Title: Cloud Reliability Engineering Manager (remote)
Work authorization: any (candidate must be authorized to work in US)
Must-have skills: 10+ y of exp managing remote Cloud SRE teams across AWS, Azure, and GCP; 5+ y of exp with infrastructure design and deployment utilizing Cloud PaaS and IaaS cloud offerings; 5+ y of cloud Operations knowledge with automation; 5+ y of cloud Solutions (Azure, AWS, GCP), Azure AD, Azure WVD, ARM templates, Kubernetes, Containers, Terraform, Azure DevOps, Python, React, AWS Certified DevOps or Google Cloud Engineer certification; cruise exp, DevOps practices, CI/CD pipelines, and Agile methodologies, Cloud Native and Serverless technologies, Zero Trust solutions, Azure Administrator / Azure DevOps
Requirements:
• IT experience (10+ years);
• Experience managing Cloud SRE teams across AWS, Azure, and GCP (5+ years);
• Experience with infrastructure design and deployment utilizing Cloud PaaS and IaaS cloud offerings (5+ years);
• Configuration/management experience with Cloud networking technologies (5+ years);
• Experience in cloud operations knowledge with automation (5+ years);
• Experience with cloud solutions (Azure, AWS, GCP), Azure AD, Azure WVD, ARM templates, Kubernetes, Containers, Terraform, Azure DevOps, Python, React (5+ years);
• Experience managing people (5+ years);
• Experience with cloud architecture and operations, and cloud security fundamentals;
• Experience with DevOps practices, CI/CD pipelines, and Agile methodologies;
• Experience with Cloud Native and Serverless technologies;
• Solid network foundation with experience deploying Zero Trust solutions;
• Ability to learn new technologies and development languages at fast pace;
• Certifications: AWS Certified DevOps, Azure Administrator / Azure DevOps, Google Cloud Engineer;
• Bachelor’s degree in computer science / systems engineering.
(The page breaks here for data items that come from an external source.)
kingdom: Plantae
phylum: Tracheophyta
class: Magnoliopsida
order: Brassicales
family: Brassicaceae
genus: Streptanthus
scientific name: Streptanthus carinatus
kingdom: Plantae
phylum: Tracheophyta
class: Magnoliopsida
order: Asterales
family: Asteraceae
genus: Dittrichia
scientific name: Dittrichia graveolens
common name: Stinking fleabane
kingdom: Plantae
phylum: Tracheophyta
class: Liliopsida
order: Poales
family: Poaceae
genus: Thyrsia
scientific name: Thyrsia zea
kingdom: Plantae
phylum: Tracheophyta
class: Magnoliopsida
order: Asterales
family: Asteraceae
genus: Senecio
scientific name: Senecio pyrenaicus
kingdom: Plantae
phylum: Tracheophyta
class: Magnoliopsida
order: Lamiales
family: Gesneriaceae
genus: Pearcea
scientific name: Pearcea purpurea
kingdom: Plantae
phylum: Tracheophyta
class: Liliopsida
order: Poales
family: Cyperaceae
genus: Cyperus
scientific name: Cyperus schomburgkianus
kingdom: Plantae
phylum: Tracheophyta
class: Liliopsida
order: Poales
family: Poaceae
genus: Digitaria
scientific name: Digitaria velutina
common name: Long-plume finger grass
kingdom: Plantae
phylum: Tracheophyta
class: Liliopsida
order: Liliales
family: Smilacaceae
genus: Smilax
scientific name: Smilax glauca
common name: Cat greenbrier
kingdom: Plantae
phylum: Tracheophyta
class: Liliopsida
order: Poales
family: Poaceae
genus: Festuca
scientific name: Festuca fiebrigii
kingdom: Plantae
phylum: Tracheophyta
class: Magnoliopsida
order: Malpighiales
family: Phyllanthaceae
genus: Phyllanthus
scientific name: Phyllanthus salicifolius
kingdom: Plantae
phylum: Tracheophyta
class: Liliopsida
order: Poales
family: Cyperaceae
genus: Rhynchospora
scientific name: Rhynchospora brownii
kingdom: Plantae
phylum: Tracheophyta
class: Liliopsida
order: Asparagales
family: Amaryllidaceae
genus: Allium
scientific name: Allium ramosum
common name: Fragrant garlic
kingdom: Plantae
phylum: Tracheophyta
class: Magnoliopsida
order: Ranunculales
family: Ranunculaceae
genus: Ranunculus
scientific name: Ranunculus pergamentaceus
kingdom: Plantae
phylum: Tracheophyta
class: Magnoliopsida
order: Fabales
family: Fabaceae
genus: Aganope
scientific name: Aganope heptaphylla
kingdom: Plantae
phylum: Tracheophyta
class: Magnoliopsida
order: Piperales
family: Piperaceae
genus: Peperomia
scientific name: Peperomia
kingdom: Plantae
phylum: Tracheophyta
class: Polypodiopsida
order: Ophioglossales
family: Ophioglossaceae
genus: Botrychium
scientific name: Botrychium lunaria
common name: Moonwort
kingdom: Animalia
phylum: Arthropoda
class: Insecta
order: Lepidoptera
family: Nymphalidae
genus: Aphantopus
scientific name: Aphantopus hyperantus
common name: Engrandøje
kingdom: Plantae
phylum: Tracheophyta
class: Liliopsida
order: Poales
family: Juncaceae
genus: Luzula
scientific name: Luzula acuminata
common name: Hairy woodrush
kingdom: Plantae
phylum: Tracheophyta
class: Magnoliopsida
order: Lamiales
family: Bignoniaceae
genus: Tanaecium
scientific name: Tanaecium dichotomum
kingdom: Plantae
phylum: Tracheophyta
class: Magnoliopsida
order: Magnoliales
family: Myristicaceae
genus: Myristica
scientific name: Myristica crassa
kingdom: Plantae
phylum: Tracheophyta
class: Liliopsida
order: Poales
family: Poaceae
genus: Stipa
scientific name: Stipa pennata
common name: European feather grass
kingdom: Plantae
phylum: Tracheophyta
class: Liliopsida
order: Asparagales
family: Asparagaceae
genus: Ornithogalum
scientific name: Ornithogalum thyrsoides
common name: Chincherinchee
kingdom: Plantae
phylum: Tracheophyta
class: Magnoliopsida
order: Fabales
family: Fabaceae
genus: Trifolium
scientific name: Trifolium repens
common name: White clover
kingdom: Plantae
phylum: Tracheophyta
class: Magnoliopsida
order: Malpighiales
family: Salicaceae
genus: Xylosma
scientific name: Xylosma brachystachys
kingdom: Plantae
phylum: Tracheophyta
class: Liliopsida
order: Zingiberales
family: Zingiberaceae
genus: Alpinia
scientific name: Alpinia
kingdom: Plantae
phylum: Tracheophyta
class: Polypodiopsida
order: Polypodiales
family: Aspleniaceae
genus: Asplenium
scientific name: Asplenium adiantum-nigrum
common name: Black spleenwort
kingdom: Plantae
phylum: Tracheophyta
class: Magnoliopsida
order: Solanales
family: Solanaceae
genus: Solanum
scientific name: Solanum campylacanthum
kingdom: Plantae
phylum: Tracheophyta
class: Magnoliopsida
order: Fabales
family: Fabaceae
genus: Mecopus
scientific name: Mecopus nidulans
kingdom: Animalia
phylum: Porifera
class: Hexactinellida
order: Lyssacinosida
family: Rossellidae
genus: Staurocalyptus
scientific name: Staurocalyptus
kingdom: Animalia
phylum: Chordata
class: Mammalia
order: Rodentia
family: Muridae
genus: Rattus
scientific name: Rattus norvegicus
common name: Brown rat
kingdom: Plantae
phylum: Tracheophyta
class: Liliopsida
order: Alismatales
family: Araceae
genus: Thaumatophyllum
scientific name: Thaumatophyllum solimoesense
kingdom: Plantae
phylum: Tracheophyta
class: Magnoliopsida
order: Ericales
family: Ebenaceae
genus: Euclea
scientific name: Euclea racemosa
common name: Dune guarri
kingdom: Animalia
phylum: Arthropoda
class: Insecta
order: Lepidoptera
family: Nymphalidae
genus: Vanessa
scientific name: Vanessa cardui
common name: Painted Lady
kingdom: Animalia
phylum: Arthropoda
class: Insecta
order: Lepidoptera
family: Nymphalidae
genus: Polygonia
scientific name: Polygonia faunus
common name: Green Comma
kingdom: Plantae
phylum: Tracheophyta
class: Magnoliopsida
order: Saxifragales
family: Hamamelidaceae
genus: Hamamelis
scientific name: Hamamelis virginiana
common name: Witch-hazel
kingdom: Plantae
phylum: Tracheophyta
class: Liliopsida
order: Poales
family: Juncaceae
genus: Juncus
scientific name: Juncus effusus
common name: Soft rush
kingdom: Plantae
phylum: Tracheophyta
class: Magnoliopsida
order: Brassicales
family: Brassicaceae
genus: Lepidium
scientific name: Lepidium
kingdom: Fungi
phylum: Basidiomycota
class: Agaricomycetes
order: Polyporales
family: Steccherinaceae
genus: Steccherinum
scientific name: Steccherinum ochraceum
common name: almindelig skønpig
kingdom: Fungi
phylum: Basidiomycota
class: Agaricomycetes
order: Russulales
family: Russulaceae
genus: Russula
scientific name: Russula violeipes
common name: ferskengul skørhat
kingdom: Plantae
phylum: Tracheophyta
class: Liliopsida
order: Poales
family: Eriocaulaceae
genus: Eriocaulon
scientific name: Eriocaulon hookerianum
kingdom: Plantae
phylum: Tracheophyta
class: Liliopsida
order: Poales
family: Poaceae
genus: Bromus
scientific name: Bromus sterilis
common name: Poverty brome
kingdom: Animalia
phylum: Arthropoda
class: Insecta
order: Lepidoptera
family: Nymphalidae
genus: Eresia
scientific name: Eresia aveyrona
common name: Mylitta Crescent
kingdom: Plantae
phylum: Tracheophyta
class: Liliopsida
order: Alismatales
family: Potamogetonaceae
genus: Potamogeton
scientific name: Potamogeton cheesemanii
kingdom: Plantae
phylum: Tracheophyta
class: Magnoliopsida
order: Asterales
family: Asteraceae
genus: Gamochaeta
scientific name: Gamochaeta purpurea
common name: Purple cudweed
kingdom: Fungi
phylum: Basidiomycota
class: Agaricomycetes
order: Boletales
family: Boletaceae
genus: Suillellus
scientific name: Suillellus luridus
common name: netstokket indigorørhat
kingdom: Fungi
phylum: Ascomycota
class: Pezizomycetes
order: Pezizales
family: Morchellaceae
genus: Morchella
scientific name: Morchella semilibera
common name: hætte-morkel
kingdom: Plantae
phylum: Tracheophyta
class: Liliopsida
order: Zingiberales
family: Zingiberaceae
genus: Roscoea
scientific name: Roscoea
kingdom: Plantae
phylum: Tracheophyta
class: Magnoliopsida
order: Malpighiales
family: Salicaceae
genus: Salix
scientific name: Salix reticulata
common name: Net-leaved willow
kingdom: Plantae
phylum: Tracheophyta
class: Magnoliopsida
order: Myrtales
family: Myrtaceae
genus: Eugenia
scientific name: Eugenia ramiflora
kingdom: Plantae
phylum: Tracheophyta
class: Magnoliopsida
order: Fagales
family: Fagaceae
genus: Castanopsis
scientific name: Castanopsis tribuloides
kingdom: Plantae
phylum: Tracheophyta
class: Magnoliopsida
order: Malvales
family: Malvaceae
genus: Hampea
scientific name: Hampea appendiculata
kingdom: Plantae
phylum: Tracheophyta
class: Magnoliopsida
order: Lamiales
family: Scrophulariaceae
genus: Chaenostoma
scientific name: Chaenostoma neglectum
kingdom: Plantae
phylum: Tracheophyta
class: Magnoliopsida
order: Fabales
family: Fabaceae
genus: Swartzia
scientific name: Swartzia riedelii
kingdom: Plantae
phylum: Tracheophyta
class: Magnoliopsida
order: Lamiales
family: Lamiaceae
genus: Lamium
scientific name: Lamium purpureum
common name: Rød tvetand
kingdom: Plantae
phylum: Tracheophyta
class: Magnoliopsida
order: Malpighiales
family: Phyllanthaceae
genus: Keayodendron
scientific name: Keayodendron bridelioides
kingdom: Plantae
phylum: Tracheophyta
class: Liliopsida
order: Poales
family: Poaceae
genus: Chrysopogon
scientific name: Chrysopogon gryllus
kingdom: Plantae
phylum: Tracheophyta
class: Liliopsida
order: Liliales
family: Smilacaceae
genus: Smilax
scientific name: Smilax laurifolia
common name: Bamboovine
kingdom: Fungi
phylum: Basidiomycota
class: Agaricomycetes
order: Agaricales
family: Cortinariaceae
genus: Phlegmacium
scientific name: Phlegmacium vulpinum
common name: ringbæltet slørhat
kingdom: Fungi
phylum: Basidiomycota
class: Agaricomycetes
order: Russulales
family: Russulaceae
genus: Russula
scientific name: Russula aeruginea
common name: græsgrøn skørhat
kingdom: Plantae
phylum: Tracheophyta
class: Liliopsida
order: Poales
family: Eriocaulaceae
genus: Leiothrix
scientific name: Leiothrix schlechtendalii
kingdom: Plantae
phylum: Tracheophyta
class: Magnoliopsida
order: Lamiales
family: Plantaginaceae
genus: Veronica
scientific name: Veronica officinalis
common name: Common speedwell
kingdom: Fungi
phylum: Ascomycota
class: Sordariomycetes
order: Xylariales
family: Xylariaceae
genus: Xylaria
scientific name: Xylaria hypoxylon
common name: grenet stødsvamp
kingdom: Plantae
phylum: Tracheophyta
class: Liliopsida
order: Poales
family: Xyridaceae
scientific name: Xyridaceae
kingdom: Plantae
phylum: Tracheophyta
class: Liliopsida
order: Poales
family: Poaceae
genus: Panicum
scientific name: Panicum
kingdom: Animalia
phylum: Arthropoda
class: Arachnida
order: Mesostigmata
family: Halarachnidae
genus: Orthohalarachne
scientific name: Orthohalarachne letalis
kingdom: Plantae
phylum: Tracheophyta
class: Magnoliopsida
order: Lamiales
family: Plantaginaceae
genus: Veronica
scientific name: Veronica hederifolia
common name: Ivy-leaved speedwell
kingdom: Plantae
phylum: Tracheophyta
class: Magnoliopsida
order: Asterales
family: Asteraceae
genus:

Responsibilities include but are not limited to the following:
• Develop, implement, and optimize the SRE strategy across various cloud platforms (AWS, Azure, GCP);
• Lead and manage the SRE team, fostering an environment of continuous learning and growth;
• Solve hard-core technology problems – availability, scalability, performance in the cloud, prevents critical business applications outages;
• Drive Incident Management process and oversee post-incident reviews;
• Monitor system performance and implement reliability improvements;
• Define and establish SLOs, SLIs, and error budgets;
• Coordinate with cross-functional teams to ensure system performance aligns with operational goals;
• Facilitate communication around system performance and incidents to stakeholders;
• Manage the implementation of Cloud Management Tools and Cloud Security Tools;
• Governance, operationalization, and cost management of cloud platforms;
• Less than 25% shore-based travel;
• May be requested to work a different shift.